Era también de Albert y lo había dejado hacía casi una semana.

«Candy, quería decirte esto en persona, pero no puedo esperar más. No puedo esperar más.
»Esta mañana no quería llamarte cualquiera. Te lo juro. Ha sido una comparación horrible y nunca debí decirlo, pero no quería llamarte así. Me molesta mucho verte de rodillas. No te imaginas cuánto. Deberías ser adorada, venerada, tratada con dignidad. Nunca deberías estar de rodillas, Candy, ante nadie. Lo que pienses de mí no importa, pero nunca te olvides de eso. Es la verdad. Candy, nadie había hecho algo así para mí antes. Nadie. Ni Alice, ni un amigo, ni una amante, nadie... Has sido buena, amable y generosa conmigo y yo... he sido egoísta y cruel.
»Por favor, Candy. Tenemos que hablar. Hay cosas importantes que he de contarte. Son cosas graves, de las que no quiero hablar por escrito. Siento mucho lo que ha pasado esta mañana. Es culpa mía y me gustaría mucho arreglarlo. Por favor, dime qué puedo hacer para arreglarlo y lo haré. Llámame».

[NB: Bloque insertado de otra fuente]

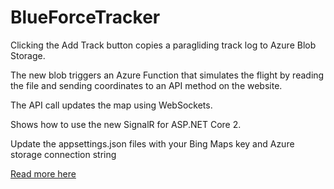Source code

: # BlueForceTracker

<p>Clicking the Add Track button copies a paragliding track log to Azure Blob Storage.</p>
<p>The new blob triggers an Azure Function that simulates the flight by reading the file and sending coordinates to an API method on the website.</p> 
<p>The API call updates the map using WebSockets.</p>

<p>Shows how to use the new SignalR for ASP.NET Core 2.</p>

<p>Update the appsettings.json files with your Bing Maps key and Azure storage connection string</p>

<p><a href="http://www.mattcowen.co.uk/single-post/2017/11/14/SignalR-in-ASPNET-Core-2">Read more here</a>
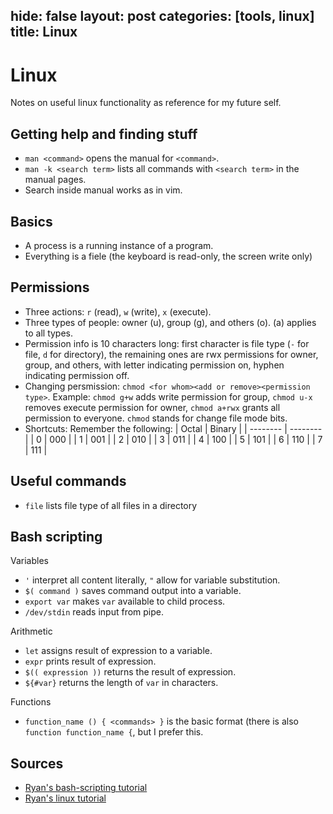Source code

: hide: false
layout: post
categories: [tools, linux]
title: Linux
---

# Linux

Notes on useful linux functionality as reference for my future self.

## Getting help and finding stuff

- `man <command>` opens the manual for `<command>`.
- `man -k <search term>` lists all commands with `<search term>` in the manual
    pages.
- Search inside manual works as in vim.


## Basics

- A process is a running instance of a program.
- Everything is a fiele (the keyboard is read-only, the screen write only) 

## Permissions

- Three actions: `r` (read), `w` (write), `x` (execute).
- Three types of people: owner (u), group (g), and others (o). (a) applies to
    all types.
- Permission info is 10 characters long: first character is file type (`-` for
    file, `d` for directory), the remaining ones are rwx permissions for owner,
    group, and others, with letter indicating permission on, hyphen
    indicating permission off. 
- Changing persmission: `chmod <for whom><add or remove><permission type>`. Example:
    `chmod g+w` adds write permission for group, `chmod u-x` removes execute permission for
    owner, `chmod a+rwx` grants all permission to everyone. `chmod` stands for
    change file mode bits.
- Shortcuts: Remember the following:
    | Octal    | Binary   |
    | -------- | -------- |
    |        0 |      000 |
    |        1 |      001 |
    |        2 |      010 |
    |        3 |      011 |
    |        4 |      100 |
    |        5 |      101 |
    |        6 |      110 |
    |        7 |      111 |

## Useful commands

- `file` lists file type of all files in a directory

## Bash scripting

Variables
- `'` interpret all content literally, `"` allow for variable substitution.
- `$( command )` saves command output into a variable.
- `export var` makes `var` available to child process.
- `/dev/stdin` reads input from pipe.

Arithmetic
- `let` assigns result of expression to a variable.
- `expr` prints result of expression.
- `$(( expression ))` returns the result of expression.
- `${#var}` returns the length of `var` in characters.

Functions
- `function_name () {
     <commands>
   }` 
   is the basic format (there is also `function function_name {`, but I prefer this.


## Sources
- [Ryan's bash-scripting tutorial](https://ryanstutorials.net/bash-scripting-tutorial/)
- [Ryan's linux tutorial](https://ryanstutorials.net/bash-scripting-tutorial/)

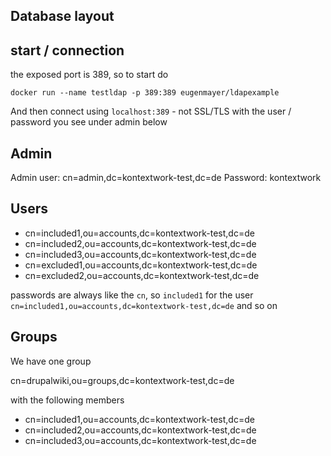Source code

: ## Database layout

## start / connection

the exposed port is 389, so to start do

`docker run --name testldap -p 389:389 eugenmayer/ldapexample`

And then connect using `localhost:389` - not SSL/TLS with the user / password you see under admin below

## Admin
Admin user: cn=admin,dc=kontextwork-test,dc=de
Password: kontextwork

## Users
- cn=included1,ou=accounts,dc=kontextwork-test,dc=de
- cn=included2,ou=accounts,dc=kontextwork-test,dc=de
- cn=included3,ou=accounts,dc=kontextwork-test,dc=de
- cn=excluded1,ou=accounts,dc=kontextwork-test,dc=de
- cn=excluded2,ou=accounts,dc=kontextwork-test,dc=de

passwords are always like the `cn`, so `included1` for the user `cn=included1,ou=accounts,dc=kontextwork-test,dc=de` and so on

## Groups

We have one group

cn=drupalwiki,ou=groups,dc=kontextwork-test,dc=de

with the following members

- cn=included1,ou=accounts,dc=kontextwork-test,dc=de
- cn=included2,ou=accounts,dc=kontextwork-test,dc=de
- cn=included3,ou=accounts,dc=kontextwork-test,dc=de

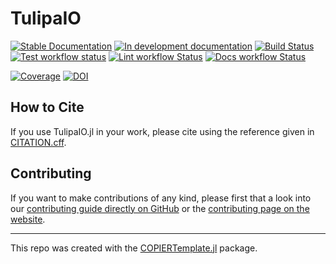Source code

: # TulipaIO

<!-- This check was disabled because these links don't exist until you push, create documentation, and create your first release -->
<!-- markdown-link-check-disable -->
[![Stable Documentation](https://img.shields.io/badge/docs-stable-blue.svg)](https://TulipaEnergy.github.io/TulipaIO.jl/stable)
[![In development documentation](https://img.shields.io/badge/docs-dev-blue.svg)](https://TulipaEnergy.github.io/TulipaIO.jl/dev)
[![Build Status](https://github.com/TulipaEnergy/TulipaIO.jl/workflows/Test/badge.svg)](https://github.com/TulipaEnergy/TulipaIO.jl/actions)
[![Test workflow status](https://github.com/TulipaEnergy/TulipaIO.jl/actions/workflows/Test.yml/badge.svg?branch=main)](https://github.com/TulipaEnergy/TulipaIO.jl/actions/workflows/Test.yml?query=branch%3Amain)
[![Lint workflow Status](https://github.com/TulipaEnergy/TulipaIO.jl/actions/workflows/Lint.yml/badge.svg?branch=main)](https://github.com/TulipaEnergy/TulipaIO.jl/actions/workflows/Lint.yml?query=branch%3Amain)
[![Docs workflow Status](https://github.com/TulipaEnergy/TulipaIO.jl/actions/workflows/Docs.yml/badge.svg?branch=main)](https://github.com/TulipaEnergy/TulipaIO.jl/actions/workflows/Docs.yml?query=branch%3Amain)

[![Coverage](https://codecov.io/gh/TulipaEnergy/TulipaIO.jl/branch/main/graph/badge.svg)](https://codecov.io/gh/TulipaEnergy/TulipaIO.jl)
[![DOI](https://zenodo.org/badge/DOI/FIXME)](https://doi.org/FIXME)

## How to Cite

If you use TulipaIO.jl in your work, please cite using the reference given in [CITATION.cff](https://github.com/TulipaEnergy/TulipaIO.jl/blob/main/CITATION.cff).

## Contributing

If you want to make contributions of any kind, please first that a look into our [contributing guide directly on GitHub](docs/src/contributing.md) or the [contributing page on the website](https://TulipaEnergy.github.io/TulipaIO.jl/dev/contributing/).

---

This repo was created with the [COPIERTemplate.jl](https://github.com/abelsiqueira/COPIERTemplate.jl) package.

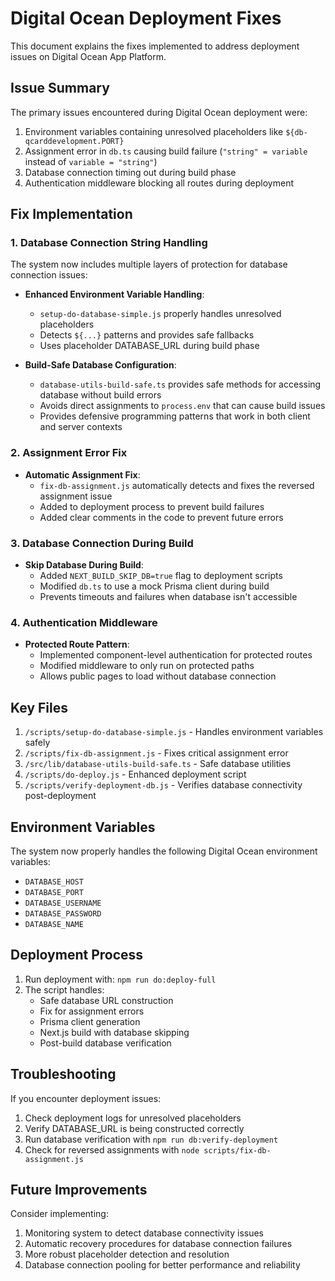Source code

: # Digital Ocean Deployment Fixes

This document explains the fixes implemented to address deployment issues on Digital Ocean App Platform.

## Issue Summary

The primary issues encountered during Digital Ocean deployment were:

1. Environment variables containing unresolved placeholders like `${db-qcarddevelopment.PORT}`
2. Assignment error in `db.ts` causing build failure (`"string" = variable` instead of `variable = "string"`)
3. Database connection timing out during build phase
4. Authentication middleware blocking all routes during deployment

## Fix Implementation

### 1. Database Connection String Handling

The system now includes multiple layers of protection for database connection issues:

- **Enhanced Environment Variable Handling**: 
  - `setup-do-database-simple.js` properly handles unresolved placeholders 
  - Detects `${...}` patterns and provides safe fallbacks
  - Uses placeholder DATABASE_URL during build phase

- **Build-Safe Database Configuration**:
  - `database-utils-build-safe.ts` provides safe methods for accessing database without build errors
  - Avoids direct assignments to `process.env` that can cause build issues
  - Provides defensive programming patterns that work in both client and server contexts

### 2. Assignment Error Fix

- **Automatic Assignment Fix**:
  - `fix-db-assignment.js` automatically detects and fixes the reversed assignment issue
  - Added to deployment process to prevent build failures
  - Added clear comments in the code to prevent future errors

### 3. Database Connection During Build

- **Skip Database During Build**:
  - Added `NEXT_BUILD_SKIP_DB=true` flag to deployment scripts
  - Modified `db.ts` to use a mock Prisma client during build
  - Prevents timeouts and failures when database isn't accessible

### 4. Authentication Middleware

- **Protected Route Pattern**:
  - Implemented component-level authentication for protected routes
  - Modified middleware to only run on protected paths
  - Allows public pages to load without database connection

## Key Files

1. `/scripts/setup-do-database-simple.js` - Handles environment variables safely
2. `/scripts/fix-db-assignment.js` - Fixes critical assignment error
3. `/src/lib/database-utils-build-safe.ts` - Safe database utilities
4. `/scripts/do-deploy.js` - Enhanced deployment script
5. `/scripts/verify-deployment-db.js` - Verifies database connectivity post-deployment

## Environment Variables

The system now properly handles the following Digital Ocean environment variables:

- `DATABASE_HOST`
- `DATABASE_PORT`
- `DATABASE_USERNAME`
- `DATABASE_PASSWORD`
- `DATABASE_NAME`

## Deployment Process

1. Run deployment with: `npm run do:deploy-full`
2. The script handles:
   - Safe database URL construction
   - Fix for assignment errors
   - Prisma client generation
   - Next.js build with database skipping
   - Post-build database verification

## Troubleshooting

If you encounter deployment issues:

1. Check deployment logs for unresolved placeholders
2. Verify DATABASE_URL is being constructed correctly
3. Run database verification with `npm run db:verify-deployment`
4. Check for reversed assignments with `node scripts/fix-db-assignment.js`

## Future Improvements

Consider implementing:

1. Monitoring system to detect database connectivity issues
2. Automatic recovery procedures for database connection failures
3. More robust placeholder detection and resolution
4. Database connection pooling for better performance and reliability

«Candy... te dejé algo anoche en el porche. ¿Lo viste? ¿Leíste la tarjeta? Por favor, léela me gustaría que hablaras conmigo. Grítame, insúltame, maldíceme, tírame cosas a la cara, pero no me castigues con este silencio, Candy, por favor. Sólo te pido unos minutos de tu tiempo. Por favor, llámame».

Candy dejó la carta y se dirigió al porche, vestida con un pijama de franela a cuadros escoceses. Cogió la tarjeta que acompañaba al ramo; la rompió en mil pedazos y tiró los trozos al otro lado. Luego tiró también los jacintos, ya muy marchitos. Tras inspirar el aire fresco, cerró la puerta con rabia y volvió a la habitación.
  Cuando estuvo más calmada, leyó la siguiente: Se la había dejado esa tarde.
  «Candy, ¿sabías que Archie está de viaje en una isla canadiense perdido de la mano de Dios? No tiene acceso a su fideicomiso. Tuve que enviar a George por el, por el amor de Dios, porque. Quería ponerme en contacto con el para que se pusiera en contacto contigo, ya que no respondes a mis mensajes.
  »Estoy preocupado por ti. He preguntado y nadie te ha visto, ni siquiera Stear. Voy a enviarte un carta, pero será formal, porque el colegio tiene la obligación de revisarla. Espero que leas esto antes de que te llegue el correo, o pensarás que vuelvo a ser el mismo idiota de siempre. No lo soy, pero tengo que sonar como un pomposo en un mensaje oficial. Si me respondes, ten en cuenta que cualquier miembro de la administración puede leer esos correos. Ten cuidado con lo que dices.
  »Te veré en Escocía. Si no vas, llamaré a medio planeta y le pediré que te localice. No sé dónde estás. No sé si estás en un tren de camino a Edimburgo. Por favor, llámame. Estoy haciendo un gran esfuerzo por no meterme en tu habitación en la madrugada.

»Sólo quiero saber que estás bien. Dos palabras, Candy. Envíame dos palabras diciéndome que estás bien. Es lo único que pido».

Candy salió al pasillo y revisó el buzón del colegio. En la bandeja, esperando como una bomba de relojería, estaba el mensaje del patriarca Ardlay:
Querida señorita Ardlay:
Necesito hablar con usted sobre un tema bastante urgente.
Por favor, contacte conmigo lo antes posible. Puede llamarme al siguiente número de operador: 416 - 555 - 0739.
Saludos,
William Albert Ardlay.

Candy agarró tinta y papel de carta para comenzar a escribir una carta, comunicando que había aceptado la invitación de Terry Grandchester para que ella, Patty y Annie pasaran las vacaciones en el castillo de Escocía y disculparse por no haberle respondido antes al tío abuelo William.
Saludos,
  Señorita Candis White
  Humilde Estudiante del Real Colegio San Pablo,
  que pasa de rodillas más tiempo que cualquiera.
  P. D.: Nadie me ha humillado tanto como usted el domingo pasado.
   Candy cerró el sobre sin releer el mensaje.

  En la noche para reforzar su rebelión, se tomó dos tragos de whisky.
  Agarró un cepillo del baño y empezó a cantar como si fuera un micrófono y a bailar dando brincos por la habitación, con su pijama de franela con estampado de osito. Tenía un aspecto bastante ridículo. Y se sentía extrañamente... peligrosa, desafiante, rebelde.